Although his probe of the Russia hoax has been notably tight-lipped and leak-free, Special Counsel John Durham filed a motion in court last Friday that some interpret as a strong indication he may be zeroing in on the failed Clinton campaign.
Durham asked the district court in Alexandria, Va., to investigate a potential conflict of interest involving a law firm that represents both a known criminal defendant and Hillary Clinton‘s 2016 presidential campaign, Just The News reported.
The filing states that attorneys Danny Onorato and Stuart Sears, both of whom work at Schertler Onorato Mead & Sears, may not properly represent their criminal defendant, Igor Y. Danchenko, in an effort to protect their colleague’s client, the Clinton campaign.
Onorato and Sears do not represent the Clinton campaign, but one of their colleagues at the law firm does.
Onorato and Sears have claimed “that their law firm colleague representing the Clinton Campaign has had no involvement to date in this criminal case against the defendant.”

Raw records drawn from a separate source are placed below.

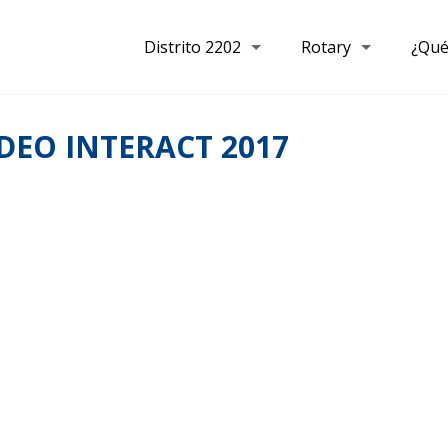
Distrito 2202
Rotary
¿Qué
DEO INTERACT 2017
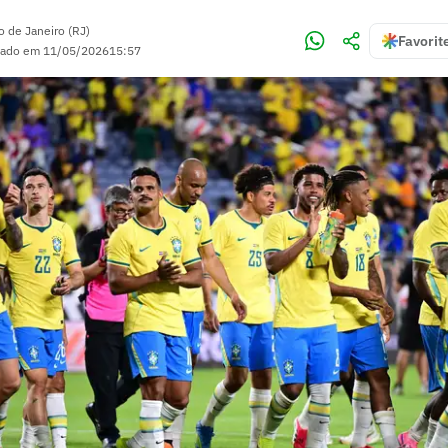
o de Janeiro (RJ)
Favorit
zado em
11/05/2026
15:57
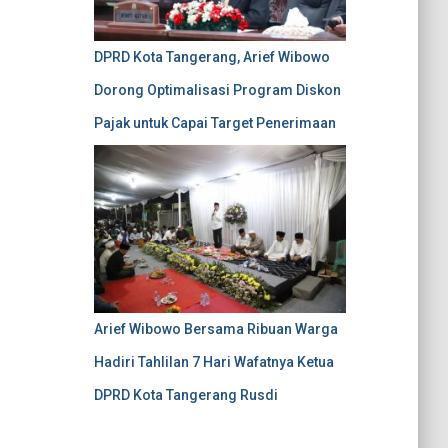
DPRD Kota Tangerang, Arief Wibowo
Dorong Optimalisasi Program Diskon
Pajak untuk Capai Target Penerimaan
Arief Wibowo Bersama Ribuan Warga
Hadiri Tahlilan 7 Hari Wafatnya Ketua
DPRD Kota Tangerang Rusdi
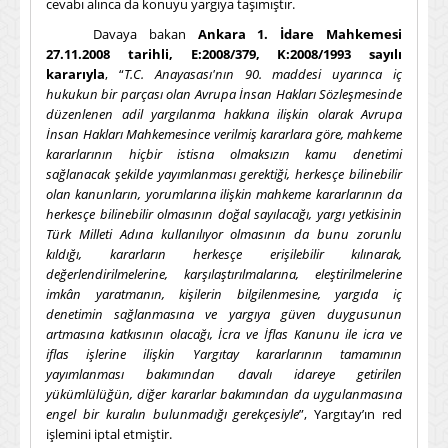
cevabı alınca da konuyu yargıya taşımıştır.
Davaya bakan
Ankara 1. İdare Mahkemesi
27.11.2008 tarihli, E:2008/379, K:2008/1993 sayılı
kararıyla
, “
T.C. Anayasası'nın 90. maddesi uyarınca iç
hukukun bir parçası olan Avrupa İnsan Hakları Sözleşmesinde
düzenlenen adil yargılanma hakkına ilişkin olarak Avrupa
İnsan Hakları Mahkemesince verilmiş kararlara göre, mahkeme
kararlarının hiçbir istisna olmaksızın kamu denetimi
sağlanacak şekilde yayımlanması gerektiği, herkesçe bilinebilir
olan kanunların, yorumlarına ilişkin mahkeme kararlarının da
herkesçe bilinebilir olmasının doğal sayılacağı, yargı yetkisinin
Türk Milleti Adına kullanılıyor olmasının da bunu zorunlu
kıldığı, kararların herkesçe erişilebilir kılınarak,
değerlendirilmelerine, karşılaştırılmalarına, eleştirilmelerine
imkân yaratmanın, kişilerin bilgilenmesine, yargıda iç
denetimin sağlanmasına ve yargıya güven duygusunun
artmasına katkısının olacağı, İcra ve İflas Kanunu ile icra ve
iflas işlerine ilişkin Yargıtay kararlarının tamamının
yayımlanması bakımından davalı idareye getirilen
yükümlülüğün, diğer kararlar bakımından da uygulanmasına
engel bir kuralın bulunmadığı gerekçesiyle
”, Yargıtay’ın red
işlemini iptal etmiştir.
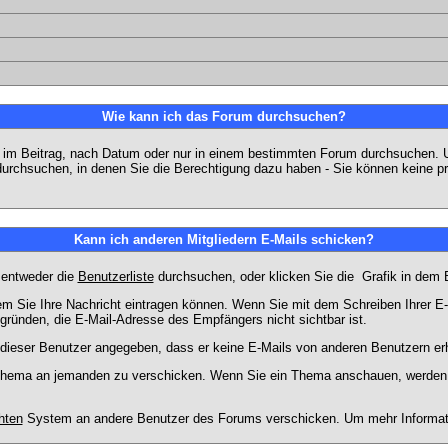
Wie kann ich das Forum durchsuchen?
 im Beitrag, nach Datum oder nur in einem bestimmten Forum durchsuchen. U
durchsuchen, in denen Sie die Berechtigung dazu haben - Sie können keine pri
Kann ich anderen Mitgliedern E-Mails schicken?
 entweder die
Benutzerliste
durchsuchen, oder klicken Sie die
Grafik in dem 
dem Sie Ihre Nachricht eintragen können. Wenn Sie mit dem Schreiben Ihrer E-M
gründen, die E-Mail-Adresse des Empfängers nicht sichtbar ist.
at dieser Benutzer angegeben, dass er keine E-Mails von anderen Benutzern er
m Thema an jemanden zu verschicken. Wenn Sie ein Thema anschauen, werden S
hten
System an andere Benutzer des Forums verschicken. Um mehr Information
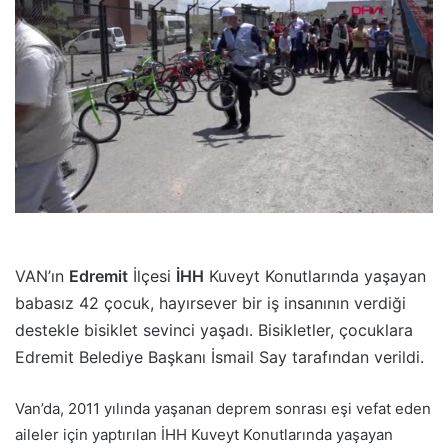
p
o
s
t
a
g
ö
n
d
e
r
VAN’ın
Edremit
İlçesi
İHH
Kuveyt Konutlarında yaşayan
m
babasız 42 çocuk, hayırsever bir iş insanının verdiği
e
destekle bisiklet sevinci yaşadı. Bisikletler, çocuklara
k
Edremit Belediye Başkanı İsmail Say tarafından verildi.
Van’da, 2011 yılında yaşanan deprem sonrası eşi vefat eden
aileler için yaptırılan İHH Kuveyt Konutlarında yaşayan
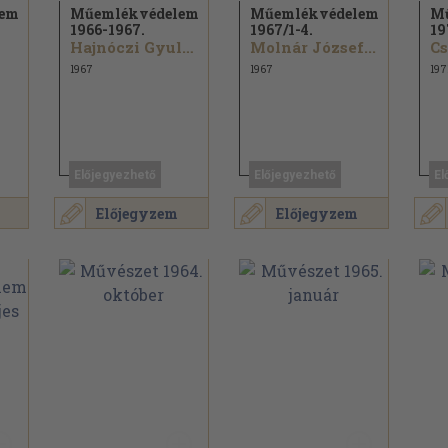
lem
Műemlékvédelem
Műemlékvédelem
M
1966-1967.
1967/
1-4.
19
Hajnóczi Gyula...
Molnár József...
Cs
1967
1967
197
Előjegyezhető
Előjegyezhető
El
Előjegyzem
Előjegyzem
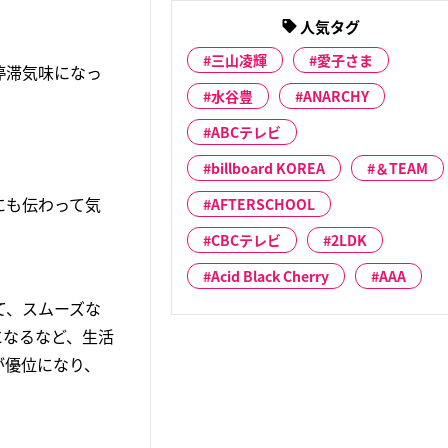
人気タグ
三山凌輝
愛子さま
停滞気味になっ
水谷豊
ANARCHY
ABCテレビ
billboard KOREA
＆TEAM
にも伝わって気
AFTERSCHOOL
CBCテレビ
2LDK
Acid Black Cherry
AAA
て、スムーズな
になるなど、生活
が優位になり、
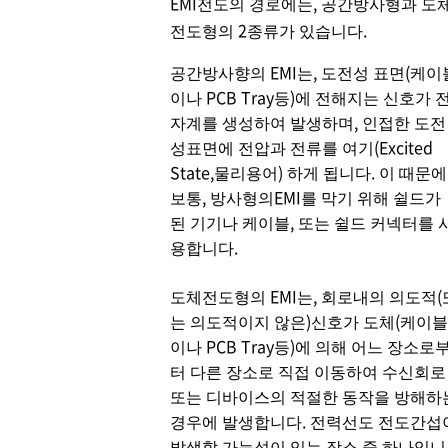
EMI전도의 경로에는, 공간방사형과 도
전도형의 2종류가 있습니다.
공간방사향의 EMI는, 도전성 표면(케이
이나 PCB Tray등)에 전해지는 신호가 
자계를 생성하여 발생하며, 인접한 도전
성표면에 전압과 전류를 여기(Excited
State,물리용어) 하게 됩니다. 이 때문에
보통, 방사형의EMI를 막기 위해 쉴드가
된 기기나 케이블, 또는 쉴드 커넥터를 
용합니다.
도체전도형의 EMI는, 회로내의 의도적(
는 의도적이지 않은)신호가 도체(케이블
이나 PCB Tray등)에 의해 어느 장소로
터 다른 장소로 직접 이동하여 수신회로
또는 디바이스의 적절한 동작을 방해하
경우에 발생합니다. 전력선도 전도간섭
발생할 가능성이 있는 장소 중 하나입니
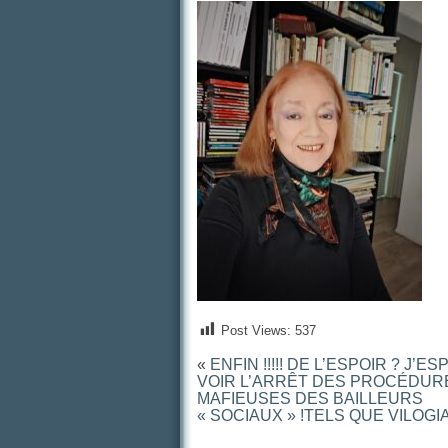
Post Views:
537
«
ENFIN !!!!! DE L’ESPOIR ? J’E
VOIR L’ARRÊT DES PROCÉDUR
MAFIEUSES DES BAILLEURS
« SOCIAUX » !TELS QUE VILOGIA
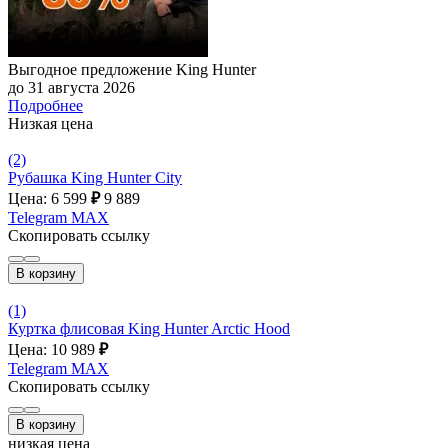
Выгодное предложение King Hunter
до 31 августа 2026
Подробнее
Низкая цена
(2)
Рубашка King Hunter City
Цена: 6 599
₽
9 889
Telegram
MAX
Скопировать ссылку
В корзину
(1)
Куртка флисовая King Hunter Arctic Hood
Цена: 10 989
₽
Telegram
MAX
Скопировать ссылку
В корзину
низкая цена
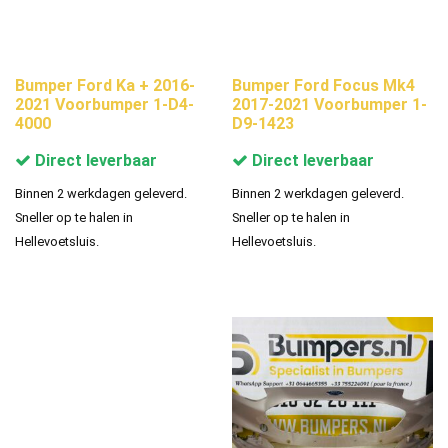
Bumper Ford Ka + 2016-
Bumper Ford Focus Mk4
2021 Voorbumper 1-D4-
2017-2021 Voorbumper 1-
4000
D9-1423
Direct leverbaar
Direct leverbaar
Binnen 2 werkdagen geleverd.
Binnen 2 werkdagen geleverd.
Sneller op te halen in
Sneller op te halen in
Hellevoetsluis.
Hellevoetsluis.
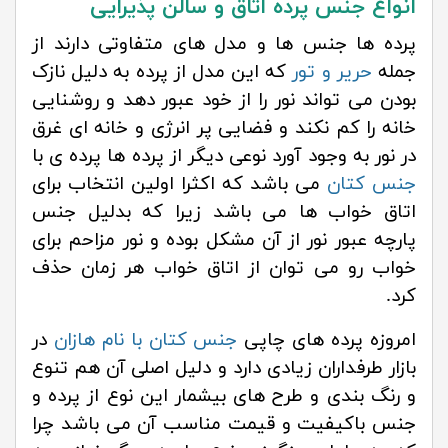
انواع جنس پرده اتاق و سالن پذیرایی
پرده ها جنس ها و مدل های متفاوتی دارند از
جمله
حریر و تور
که این مدل از پرده به دلیل نازک
بودن می تواند نور را از خود عبور دهد و روشنایی
خانه را کم نکند و فضایی پر انرژی و خانه ای غرق
در نور به وجود آورد نوعی دیگر از پرده ها پرده ی با
جنس کتان
می باشد که اکثرا اولین انتخاب برای
اتاق خواب ها می باشد زیرا که بدلیل جنس
پارچه عبور نور از آن مشکل بوده و نور مزاحم برای
خواب رو می توان از اتاق خواب هر زمان حذف
کرد.
امروزه پرده های چاپی
جنس کتان با نام هازان
در
بازار طرفداران زیادی دارد و دلیل اصلی آن هم تنوع
و رنگ بندی و طرح های بیشمار این نوع از پرده و
جنس باکیفیت و قیمت مناسب آن می باشد چرا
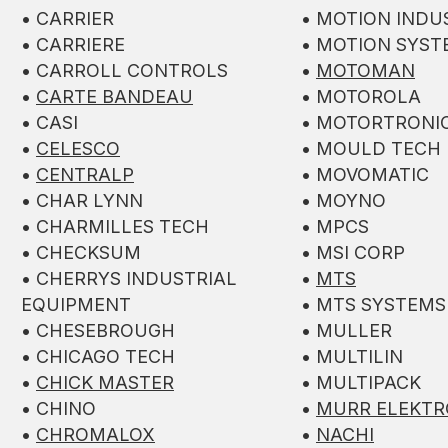
• CARRIER
• MOTION INDU
• CARRIERE
• MOTION SYST
• CARROLL CONTROLS
•
MOTOMAN
•
CARTE BANDEAU
• MOTOROLA
• CASI
• MOTORTRONI
•
CELESCO
• MOULD TECH
•
CENTRALP
• MOVOMATIC
• CHAR LYNN
• MOYNO
• CHARMILLES TECH
• MPCS
• CHECKSUM
• MSI CORP
• CHERRYS INDUSTRIAL
•
MTS
EQUIPMENT
• MTS SYSTEMS
• CHESEBROUGH
• MULLER
• CHICAGO TECH
• MULTILIN
•
CHICK MASTER
• MULTIPACK
• CHINO
•
MURR ELEKTR
•
CHROMALOX
•
NACHI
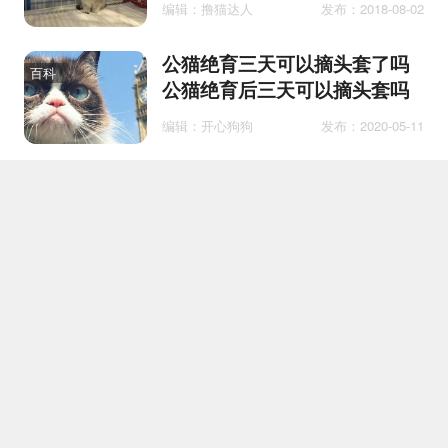
编辑：撸猫达人
发布：2018-08-02
公猫绝育三天可以摘头套了吗
百科
公猫绝育后三天可以摘头套吗
编辑：开心狗狗
发布：2020-05-11
布偶猫哪个国家的 仙女猫原来
百科
也是杂交的？
编辑：喵主子驾到
发布：2020-01-02
一只猫死了另一只猫知道吗
护理
编辑：喵梦想家
发布：2020-11-20
膨润土猫砂好用吗 膨润土猫砂
百科
性价比比较高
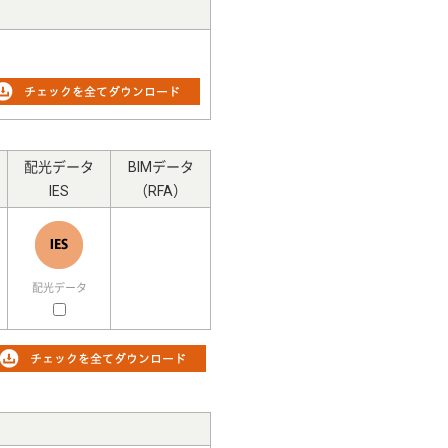
配光データ
BIMデータ
IES
（RFA）
配光データ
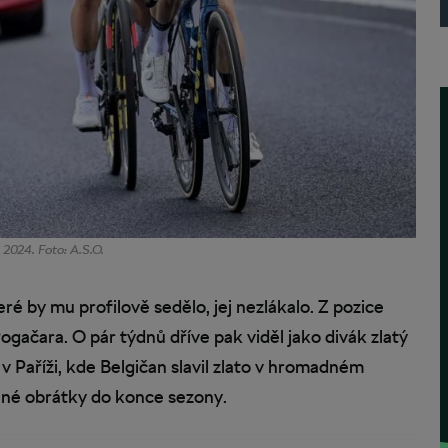
 2024. Foto: A.S.O.
ré by mu profilově sedělo, jej nezlákalo. Z pozice
gačara. O pár týdnů dříve pak viděl jako divák zlatý
 Paříži, kde Belgičan slavil zlato v hromadném
 plné obrátky do konce sezony.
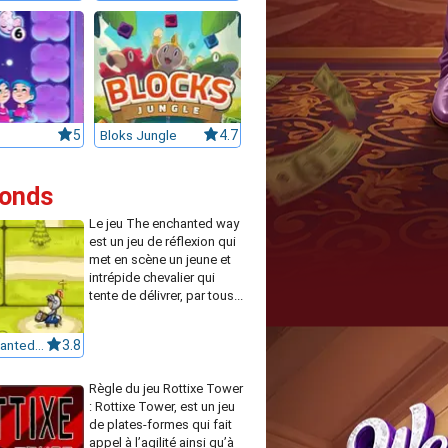
5
Bloks Jungle
4.7
monds
Le jeu The enchanted way
est un jeu de réflexion qui
met en scène un jeune et
intrépide chevalier qui
tente de délivrer, par tous...
The Enchanted Way
3.8
Règle du jeu Rottixe Tower
: Rottixe Tower, est un jeu
de plates-formes qui fait
appel à l’agilité ainsi qu’à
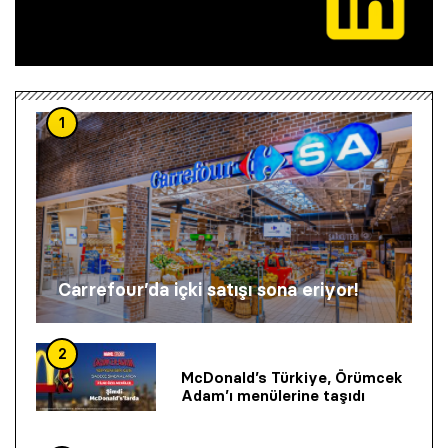
1
Carrefour’da içki satışı sona eriyor!
2
McDonald’s Türkiye, Örümcek
Adam’ı menülerine taşıdı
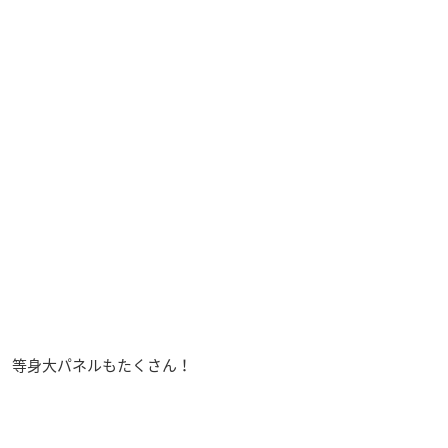
等身大パネルもたくさん！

The Clinton campaign paid Danchenko to gather defamatory information that he transmitted to former British spy Christopher Steele.
Steele then compiled his eponymous dossier, also commissioned by lawyers representing the Clinton campaign, in an effort to torpedo Republican candidate—and later president—Donald Trump.
Danchenko now faces criminial charges for repeatedly lying to the FBI.
Durham’s indictment further alleges that Danchenko’s statements in the Steele dossier “were knowingly and intentionally false.”
Durham’s filing asserts that neither Danchenko nor the Clinton campaign will willingly accept responsibility for gathering the false information.
“For example, the Clinton Campaign and the defendant each might have an incentive to shift blame and/or responsibility to the other party for any allegedly false information that was contained within the Company Reports and/or provided to the FBI,” Durham’s team stated in the filing.
The “Company Reports” refers to the Steele dossier, which the filing describes as the Clinton campaign’s “attempt to gather and disseminate derogatory information about Donald Trump.”
“Moreover, it is possible that one of these parties might also seek to advance claims that they were harmed or defrauded by the other’s actions, statements, or representations,” the filing continued.
Durham also suggested for the first time that “one or more former representatives of the Clinton Campaign” may be “called to testify at any trial or other court proceeding.”